As shoppers, both foreign and local, crowded in looking for last-minute bargains, peddlers were busy handing out name cards for new locations, mostly in 10 other markets that will not be affected by Xiangyang's closure.
"This market is full of fake goods, the atmosphere of piracy, has given Shanghai a very bad image," Xu Zhanglin, an official with the city's Intellectual Property Rights Bureau told the local newspaper Oriental Morning Post.
PHOTO: EPA
But Xu noted that the market brought in nearly 30 million yuan (US$3.7 million) in tax revenues a year.
Early yesterday, helmeted market inspectors gathered at the market and began removing items from stalls, beginning with a mall at the front of the market.

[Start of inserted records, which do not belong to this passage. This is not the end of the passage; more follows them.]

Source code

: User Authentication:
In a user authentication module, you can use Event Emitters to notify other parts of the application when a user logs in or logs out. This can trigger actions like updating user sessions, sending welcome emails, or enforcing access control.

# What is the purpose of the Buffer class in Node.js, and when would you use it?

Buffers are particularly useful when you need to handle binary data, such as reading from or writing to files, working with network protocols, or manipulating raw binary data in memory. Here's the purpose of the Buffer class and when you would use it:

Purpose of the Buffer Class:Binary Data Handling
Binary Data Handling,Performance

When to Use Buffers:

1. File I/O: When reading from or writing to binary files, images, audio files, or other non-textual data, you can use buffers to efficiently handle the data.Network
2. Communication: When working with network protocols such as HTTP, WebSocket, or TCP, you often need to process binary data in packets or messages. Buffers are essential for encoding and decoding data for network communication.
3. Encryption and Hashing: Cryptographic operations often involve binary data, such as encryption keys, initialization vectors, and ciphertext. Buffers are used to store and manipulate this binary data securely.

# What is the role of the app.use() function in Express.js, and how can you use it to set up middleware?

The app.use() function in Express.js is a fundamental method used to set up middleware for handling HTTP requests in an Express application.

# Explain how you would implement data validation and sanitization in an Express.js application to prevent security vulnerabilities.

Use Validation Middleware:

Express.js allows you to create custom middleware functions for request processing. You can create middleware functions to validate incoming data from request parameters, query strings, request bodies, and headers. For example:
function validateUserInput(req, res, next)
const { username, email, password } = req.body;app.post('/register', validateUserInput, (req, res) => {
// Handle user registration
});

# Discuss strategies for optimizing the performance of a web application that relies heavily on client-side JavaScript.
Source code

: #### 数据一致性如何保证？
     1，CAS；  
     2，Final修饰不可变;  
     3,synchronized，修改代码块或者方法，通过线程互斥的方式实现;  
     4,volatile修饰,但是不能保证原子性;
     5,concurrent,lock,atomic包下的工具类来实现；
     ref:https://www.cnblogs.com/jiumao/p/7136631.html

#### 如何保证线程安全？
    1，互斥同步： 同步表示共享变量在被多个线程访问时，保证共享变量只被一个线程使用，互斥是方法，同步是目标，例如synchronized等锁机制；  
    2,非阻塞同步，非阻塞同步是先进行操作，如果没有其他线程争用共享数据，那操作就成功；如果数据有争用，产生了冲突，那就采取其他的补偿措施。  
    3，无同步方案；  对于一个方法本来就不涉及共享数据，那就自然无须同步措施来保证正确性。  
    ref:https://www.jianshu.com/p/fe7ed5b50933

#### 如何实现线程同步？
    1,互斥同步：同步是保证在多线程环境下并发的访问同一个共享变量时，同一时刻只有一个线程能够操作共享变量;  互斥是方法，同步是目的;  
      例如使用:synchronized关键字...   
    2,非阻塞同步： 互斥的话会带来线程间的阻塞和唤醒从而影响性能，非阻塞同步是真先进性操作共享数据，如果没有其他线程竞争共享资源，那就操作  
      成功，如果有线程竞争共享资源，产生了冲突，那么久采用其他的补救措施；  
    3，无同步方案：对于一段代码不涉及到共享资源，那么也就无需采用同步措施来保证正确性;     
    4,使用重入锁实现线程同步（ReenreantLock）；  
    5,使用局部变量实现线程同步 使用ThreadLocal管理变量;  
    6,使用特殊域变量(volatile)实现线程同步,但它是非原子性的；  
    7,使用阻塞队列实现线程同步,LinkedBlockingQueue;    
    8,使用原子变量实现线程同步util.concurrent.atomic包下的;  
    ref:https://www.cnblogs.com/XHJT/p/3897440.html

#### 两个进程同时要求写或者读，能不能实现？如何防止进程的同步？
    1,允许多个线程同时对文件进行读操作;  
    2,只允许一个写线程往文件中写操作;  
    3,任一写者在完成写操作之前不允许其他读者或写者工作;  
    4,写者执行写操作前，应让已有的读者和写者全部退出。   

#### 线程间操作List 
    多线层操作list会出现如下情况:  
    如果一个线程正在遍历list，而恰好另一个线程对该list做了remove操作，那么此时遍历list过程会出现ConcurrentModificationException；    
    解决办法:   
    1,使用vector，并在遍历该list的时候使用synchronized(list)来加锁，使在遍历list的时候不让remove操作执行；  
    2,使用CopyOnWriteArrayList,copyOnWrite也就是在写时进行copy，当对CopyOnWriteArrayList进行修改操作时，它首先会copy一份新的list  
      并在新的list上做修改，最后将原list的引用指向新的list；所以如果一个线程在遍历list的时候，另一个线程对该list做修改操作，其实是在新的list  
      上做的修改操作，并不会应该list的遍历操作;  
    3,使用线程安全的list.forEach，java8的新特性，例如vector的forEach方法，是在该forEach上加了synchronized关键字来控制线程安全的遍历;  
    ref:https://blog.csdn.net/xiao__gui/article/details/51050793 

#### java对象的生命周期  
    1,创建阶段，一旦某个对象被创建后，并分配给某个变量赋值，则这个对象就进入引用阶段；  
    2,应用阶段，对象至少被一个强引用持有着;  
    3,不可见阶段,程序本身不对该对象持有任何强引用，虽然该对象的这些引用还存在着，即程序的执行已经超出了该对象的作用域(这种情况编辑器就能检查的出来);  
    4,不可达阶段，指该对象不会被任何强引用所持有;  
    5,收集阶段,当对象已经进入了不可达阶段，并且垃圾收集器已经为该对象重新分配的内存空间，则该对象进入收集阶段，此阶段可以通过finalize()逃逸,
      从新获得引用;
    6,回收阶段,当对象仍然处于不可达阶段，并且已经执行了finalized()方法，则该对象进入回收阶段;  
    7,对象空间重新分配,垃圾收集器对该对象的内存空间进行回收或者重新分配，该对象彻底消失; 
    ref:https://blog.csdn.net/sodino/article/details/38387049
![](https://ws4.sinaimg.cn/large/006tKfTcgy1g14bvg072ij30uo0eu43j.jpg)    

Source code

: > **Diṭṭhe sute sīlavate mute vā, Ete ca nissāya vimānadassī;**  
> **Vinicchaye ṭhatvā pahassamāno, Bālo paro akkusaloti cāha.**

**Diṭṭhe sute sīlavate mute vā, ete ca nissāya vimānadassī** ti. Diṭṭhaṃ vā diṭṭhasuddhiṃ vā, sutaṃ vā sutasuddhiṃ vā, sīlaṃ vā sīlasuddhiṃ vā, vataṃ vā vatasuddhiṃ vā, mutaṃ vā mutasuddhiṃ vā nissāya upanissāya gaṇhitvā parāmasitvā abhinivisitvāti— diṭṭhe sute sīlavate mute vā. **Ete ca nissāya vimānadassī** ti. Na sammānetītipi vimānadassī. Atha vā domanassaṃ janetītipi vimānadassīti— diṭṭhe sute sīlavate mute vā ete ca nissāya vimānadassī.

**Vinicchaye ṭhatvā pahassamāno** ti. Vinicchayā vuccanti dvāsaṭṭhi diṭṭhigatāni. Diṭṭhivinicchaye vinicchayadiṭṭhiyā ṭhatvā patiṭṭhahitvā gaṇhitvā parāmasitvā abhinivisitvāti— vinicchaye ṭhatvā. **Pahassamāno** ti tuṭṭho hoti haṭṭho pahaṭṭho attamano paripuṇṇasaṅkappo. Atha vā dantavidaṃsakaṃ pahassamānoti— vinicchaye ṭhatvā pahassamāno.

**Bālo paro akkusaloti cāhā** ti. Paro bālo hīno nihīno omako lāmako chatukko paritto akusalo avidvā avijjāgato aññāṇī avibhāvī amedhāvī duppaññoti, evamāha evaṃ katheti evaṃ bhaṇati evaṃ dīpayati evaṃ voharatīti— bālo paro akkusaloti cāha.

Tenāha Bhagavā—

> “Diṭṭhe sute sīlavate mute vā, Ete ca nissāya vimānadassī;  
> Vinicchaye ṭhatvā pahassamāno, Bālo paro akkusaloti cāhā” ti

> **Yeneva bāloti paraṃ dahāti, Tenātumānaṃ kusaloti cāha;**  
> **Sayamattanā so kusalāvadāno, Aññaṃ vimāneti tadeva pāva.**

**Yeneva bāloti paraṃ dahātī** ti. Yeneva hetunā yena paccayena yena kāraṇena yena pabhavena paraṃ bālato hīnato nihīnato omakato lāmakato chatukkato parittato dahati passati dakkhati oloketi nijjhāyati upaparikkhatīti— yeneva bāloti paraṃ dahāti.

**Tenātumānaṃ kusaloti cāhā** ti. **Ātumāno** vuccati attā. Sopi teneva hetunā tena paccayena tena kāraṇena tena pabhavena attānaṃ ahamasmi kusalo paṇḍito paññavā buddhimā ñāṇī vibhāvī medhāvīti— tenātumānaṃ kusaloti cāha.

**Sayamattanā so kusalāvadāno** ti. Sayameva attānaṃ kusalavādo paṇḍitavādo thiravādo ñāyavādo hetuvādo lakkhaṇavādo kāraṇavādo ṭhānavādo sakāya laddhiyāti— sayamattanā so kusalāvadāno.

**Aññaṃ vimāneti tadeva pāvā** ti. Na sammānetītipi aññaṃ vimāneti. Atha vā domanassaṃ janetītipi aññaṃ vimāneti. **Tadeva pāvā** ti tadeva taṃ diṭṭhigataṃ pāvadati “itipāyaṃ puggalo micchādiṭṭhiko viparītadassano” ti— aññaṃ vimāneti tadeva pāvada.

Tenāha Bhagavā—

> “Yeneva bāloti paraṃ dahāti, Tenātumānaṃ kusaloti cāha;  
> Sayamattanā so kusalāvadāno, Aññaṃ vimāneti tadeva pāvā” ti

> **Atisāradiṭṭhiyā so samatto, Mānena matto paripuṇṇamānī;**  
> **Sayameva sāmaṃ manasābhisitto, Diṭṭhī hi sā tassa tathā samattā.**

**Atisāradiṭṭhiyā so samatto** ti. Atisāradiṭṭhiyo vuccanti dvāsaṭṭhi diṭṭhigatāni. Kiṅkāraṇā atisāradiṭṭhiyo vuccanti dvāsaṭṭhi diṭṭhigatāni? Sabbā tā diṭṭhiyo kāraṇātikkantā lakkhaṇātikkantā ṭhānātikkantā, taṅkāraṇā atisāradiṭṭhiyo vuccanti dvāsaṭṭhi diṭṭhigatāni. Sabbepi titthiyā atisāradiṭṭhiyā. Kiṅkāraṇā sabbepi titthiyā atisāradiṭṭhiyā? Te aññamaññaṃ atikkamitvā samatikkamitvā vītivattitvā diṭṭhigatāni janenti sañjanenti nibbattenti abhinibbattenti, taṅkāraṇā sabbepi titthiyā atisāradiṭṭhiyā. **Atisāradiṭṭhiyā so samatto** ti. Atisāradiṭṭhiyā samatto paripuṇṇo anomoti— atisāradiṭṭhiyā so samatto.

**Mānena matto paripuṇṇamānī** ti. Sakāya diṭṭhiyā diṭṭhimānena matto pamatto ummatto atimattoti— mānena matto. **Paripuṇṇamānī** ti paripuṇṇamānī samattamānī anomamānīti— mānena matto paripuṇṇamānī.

Xiangyang, named after a nearby street, is being closed to make way for a subway station and shopping complex, although city officials have touted the move as a blow against rampant piracy of brand-name items.
Image
"Personally, I think the city government wants to build a better image because of people's perceptions internationally," said Jack Chang, chairman of the Quality Brands Protection Committee, a group set up by foreign companies to work against piracy.
Despite occasional high-profile raids, sales of counterfeit products are widely tolerated in China.
Shanghai's tour guides made Xiangyang, set up six years earlier when shopkeepers were moved from another area earmarked for demolition, a regular stop on their itineraries.
Dozens if not hundreds of touts loiter around the market, shoving catalogues of fake luxury brand handbags and watches into the faces of passers-by in the hope of luring them into nearby back-alley shops set up to evade periodic market crackdowns.
Many of the peddlers said that they would keep those shops open, despite the closure of the market.
In the market's final days even more hawkers than usual crowded into the area, hauling fake DVDs in suitcases and taking over the sidewalks with displays of cheap jewelry and hair ornaments.
Discounts
"Entire shop special discounts!" said signs posted on virtually every market stall. Normally low prices dropped still lower, with fake Ralph Lauren polo shirts selling for an average 30 yuan and Pokemon game cards for 25 yuan.
Most, if not all, of the products being sold were flawed merchandise, some of the shopkeepers said.